Andere middelen die onderzocht worden voor LDL-c verlaging zijn:
- ApoB mRNA antisense (mipomersen)
  Dit geeft bijvoorbeeld bij statine-intolerantie een 50% reductie in LDL-c, maar het bijwerkingenprofiel is verre van ideaal, zoals injectie-site reacties, leversteatose, waardoor er voor dit middel (in Europa) geen toekomst is.
 
- Microsomal Triglyceride Transfer Protein (MTP) remmers (lomitapide)

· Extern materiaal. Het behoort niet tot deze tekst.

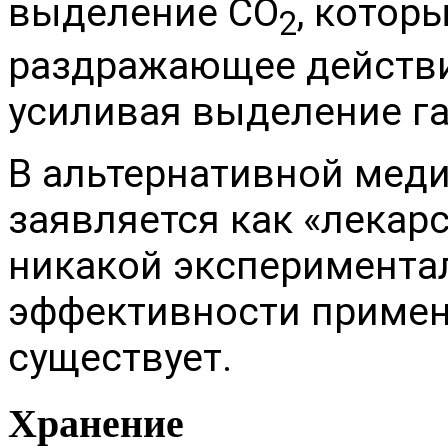
выделение CO
, котор
2
раздражающее действие
усиливая выделение га
В альтернативной меди
заявляется как «лекарс
никакой эксперимента
эффективности примен
существует.
Хранение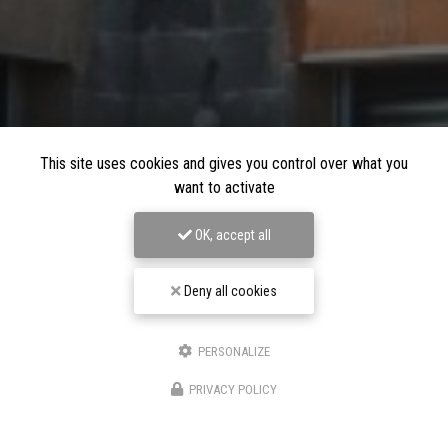
This site uses cookies and gives you control over what you
want to activate
OK, accept all
Deny all cookies
PERSONALIZE
PRIVACY POLICY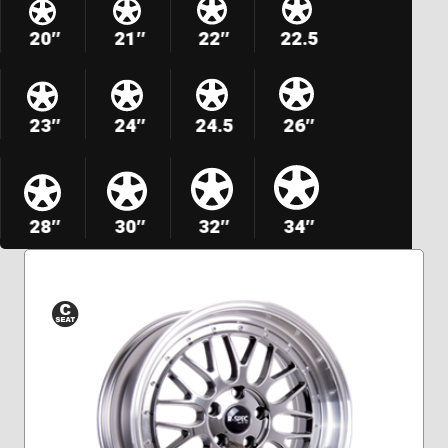
20″
21″
22″
22.5
23″
24″
24.5
26″
28″
30″
32″
34″
Siège
conique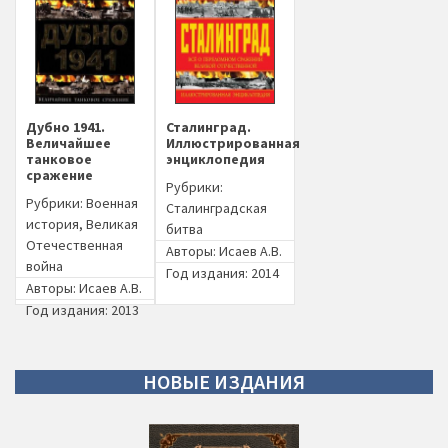
Дубно 1941.
Сталинград.
Величайшее
Иллюстрированная
танковое
энциклопедия
сражение
Рубрики:
Рубрики:
Военная
Сталинградская
история
,
Великая
битва
Отечественная
Авторы:
Исаев А.В.
война
Год издания: 2014
Авторы:
Исаев А.В.
Год издания: 2013
НОВЫЕ
ИЗДАНИЯ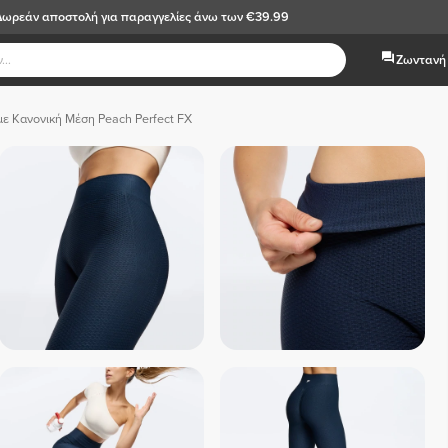
Δωρεάν αποστολή
για παραγγελίες άνω των €39.99
Ζωντανή 
με Κανονική Μέση Peach Perfect FX
 Σκούρο 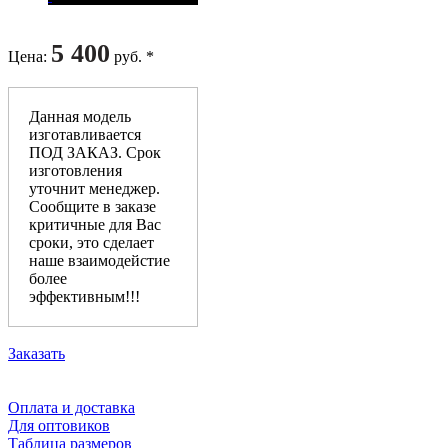
5 400
Цена
:
руб. *
Данная модель
изготавливается
ПОД ЗАКАЗ. Срок
изготовления
уточнит менеджер.
Сообщите в заказе
критичные для Вас
сроки, это сделает
наше взаимодейстие
более
эффективным!!!
Заказать
Оплата и доставка
Для оптовиков
Таблица размеров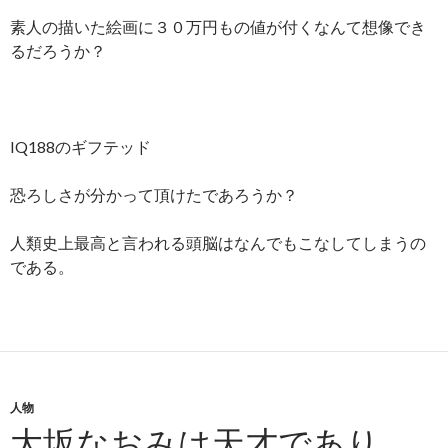
素人の描いた絵画に３０万円もの値が付くなんて想像でき
るだろうか？
IQ188のギフテッド
恐ろしさが分かって頂けたであろうか？
人類史上最高と言われる頭脳はなんでもこなしてしまうの
である。
人物
大坂なおみは天才であり、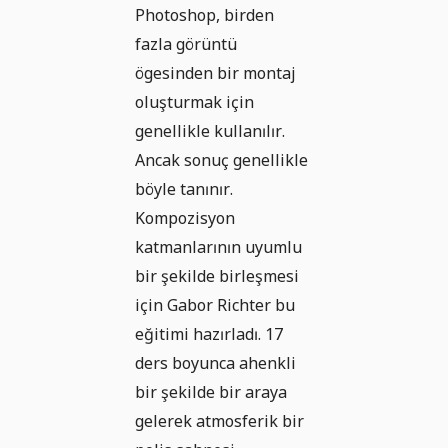
Photoshop, birden
fazla görüntü
ögesinden bir montaj
oluşturmak için
genellikle kullanılır.
Ancak sonuç genellikle
böyle tanınır.
Kompozisyon
katmanlarının uyumlu
bir şekilde birleşmesi
için Gabor Richter bu
eğitimi hazırladı. 17
ders boyunca ahenkli
bir şekilde bir araya
gelerek atmosferik bir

  Dit geeft 50% LDL-c reductie in FH-patiënten. Lomitapide geeft wel leververvetting en gastro-intestinale klachten. Dit middel moet vanwege de bijwerkingen en de kosten alleen in een beperkte patiëntencategorie worden toegepast.
 
- Cholesteryl-ester transfer protein (CETP) remmers
  Na het stoppen van verschillende studies wordt het vraagteken rondom CETP-remming alleen maar groter.
 
PCSK9-remmers kunnen worden gebruikt alléén na maximale dosis statine & ezetimibe bij patiënten met een erg hoog risico die progressief CVD houden; FH patiënten; patiënten met statine-intolerantie na herhaalde statine de/rechallenge; hoFH.
 
Dosering:
Alirocumab 75mg Q2W ~50% ; 150mg Q2W voor 60% LDL-C ↓
Evolocumab 140 mg Q2W; 420mg QM voor 60% LDL-C ↓
 
Afgewacht moet nog worden voor welke patiënten deze middelen mogen worden gebruikt.